Prezydenta Trzaskowskiego zmuszono do podpisania deklaracji LGBT+
– przekonuje na Twitterze Piotr Guział.
Były burmistrz Ursynowa, który wspierał w kampanii prezydenckiej w Warszawie Patryka Jakiego odniósł się do wpisu rzecznika prezydenta stolicy.
Kamil Dąbrowa pisał o próbie zastraszania ze strony Prawa i Sprawiedliwości.

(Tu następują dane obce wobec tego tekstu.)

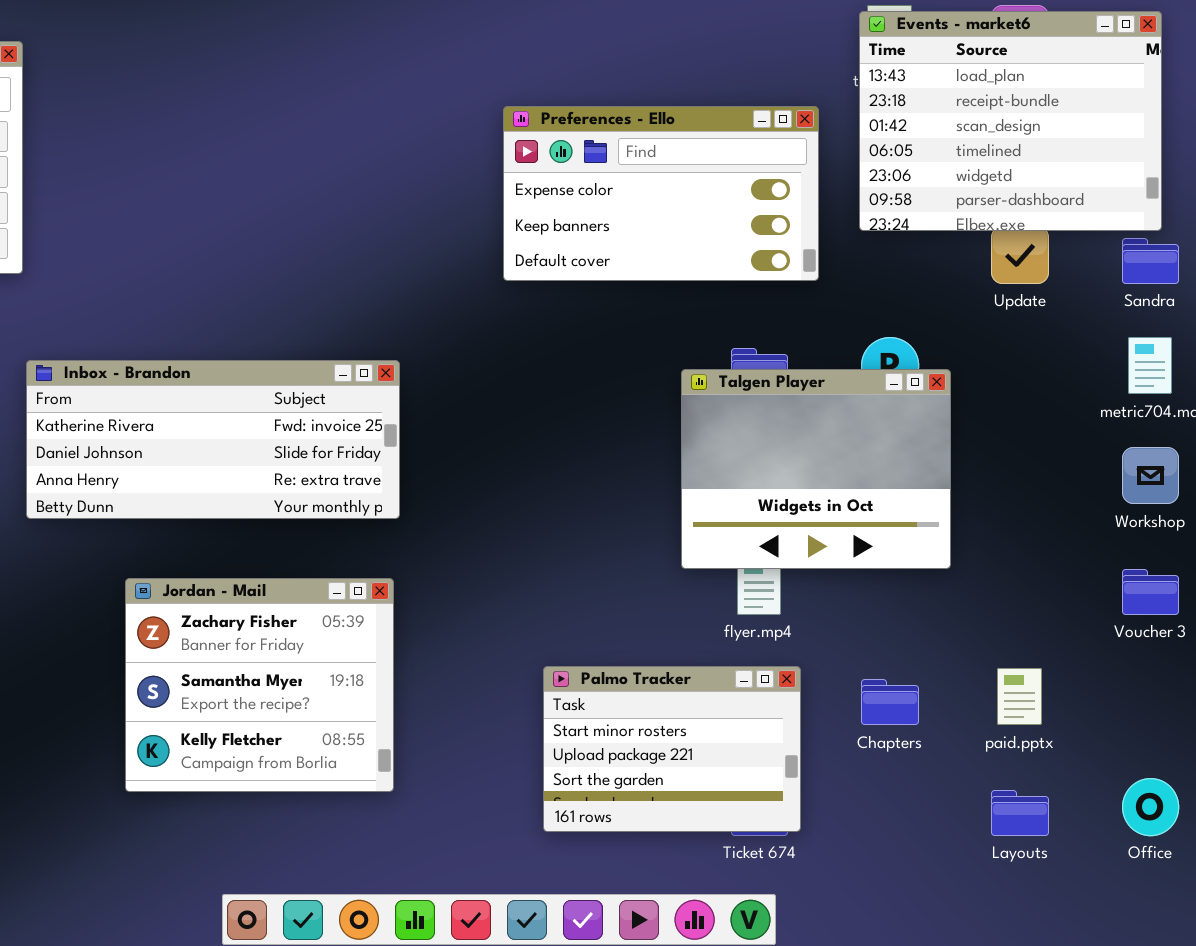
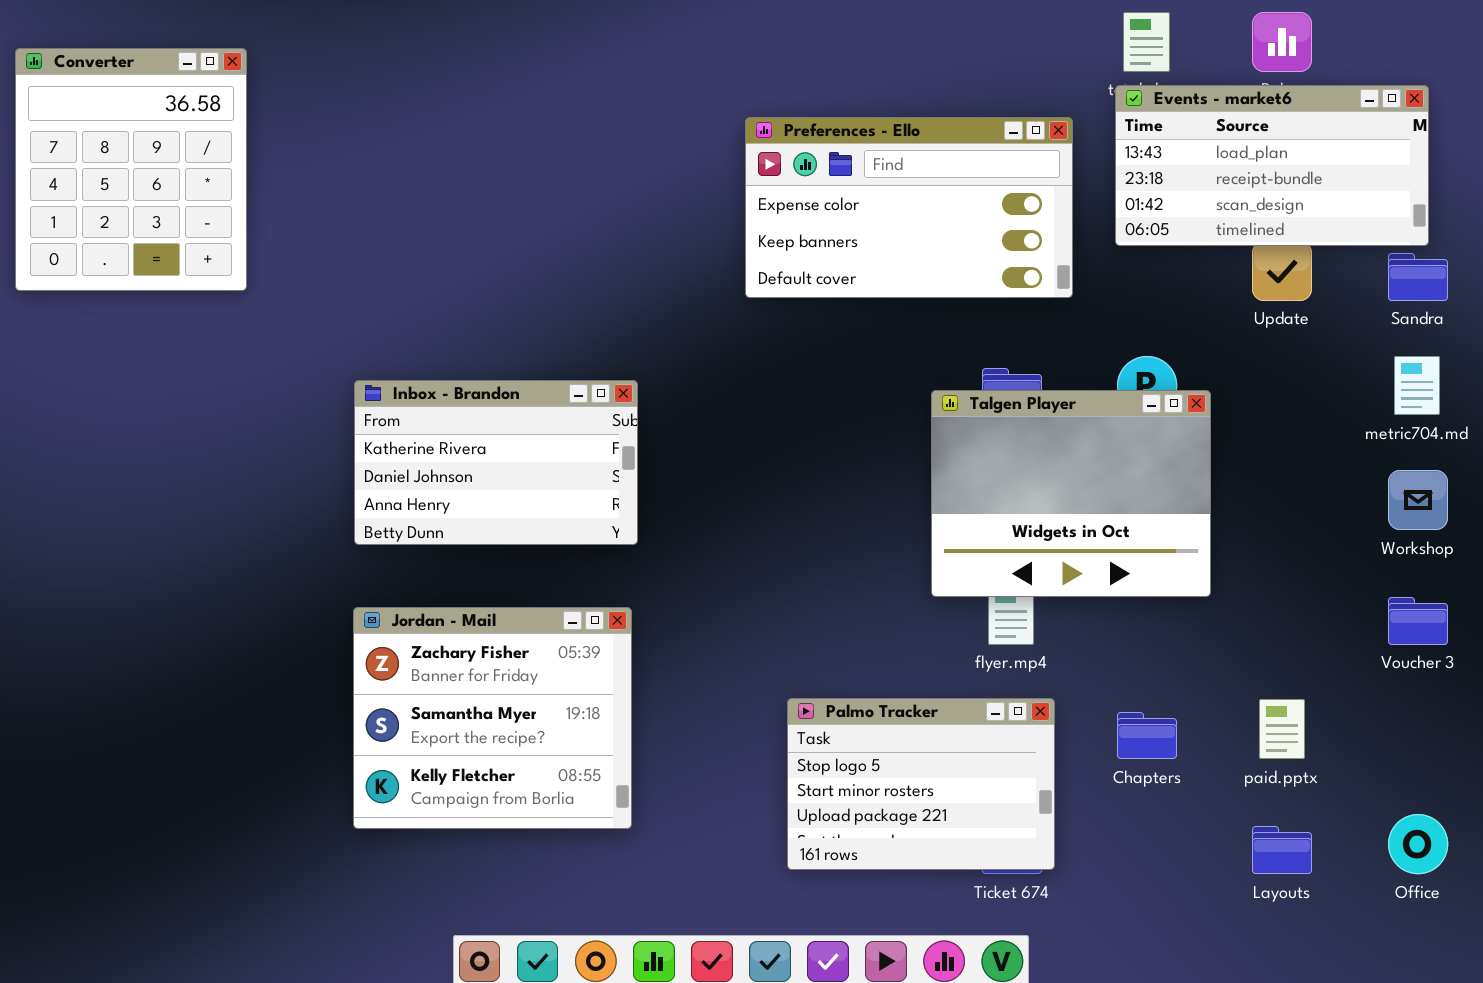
Events - market6: [859,11,1162,231] -> [1115,85,1429,246], resized
Inbox - Brandon: [26,360,400,519] -> [354,380,638,545], resized
Palmo Tracker: [543,666,801,832] -> [787,698,1055,870], scrolled up 1 row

Kaczyński nie toleruje „głosu wolności wolność ubezpieczającego” a tak dzisiaj można odczytywać deklarację LGBT+podpisaną w Warszawie przez prezydenta Trzaskowskiego. Godność, tolerancja i otwartość to tylko teoretyczne pojęcia dla Prawa i Sprawiedliwości. Nie dajmy się zastraszyć
– czytamy we wpisie Dąbrowy.
Zdaniem Guziała, Trzaskowski został zmuszony do podpisania deklaracji LGBT+.
Żąda się umowy na piśmie, gdy brak jest zaufania. Prezydenta Trzaskowskiego zmuszono do podpisania deklaracji LGBT+ bo to środowisko mu po prostu nie wierzy. Jakoś Robert Biedroń jako prezydent, czy inni progresywni włodarze, nie byli zmuszani do takich gestów. Bo byli wiarygodni.
Guział pisał też o sprawie klubów sportowych dla „skupiających osoby LGBT+”.
Wynajęcie komunalnego boiska szkolnego, czy sali gimnastycznej nigdy nie zależało od preferencji seksualnych wynajmujących. Podobnie system dotacyjny dla klubów sportowych odnosił się do liczebności uczestników i poziomu rozgrywek, ale nigdy do preferencji seksualnych.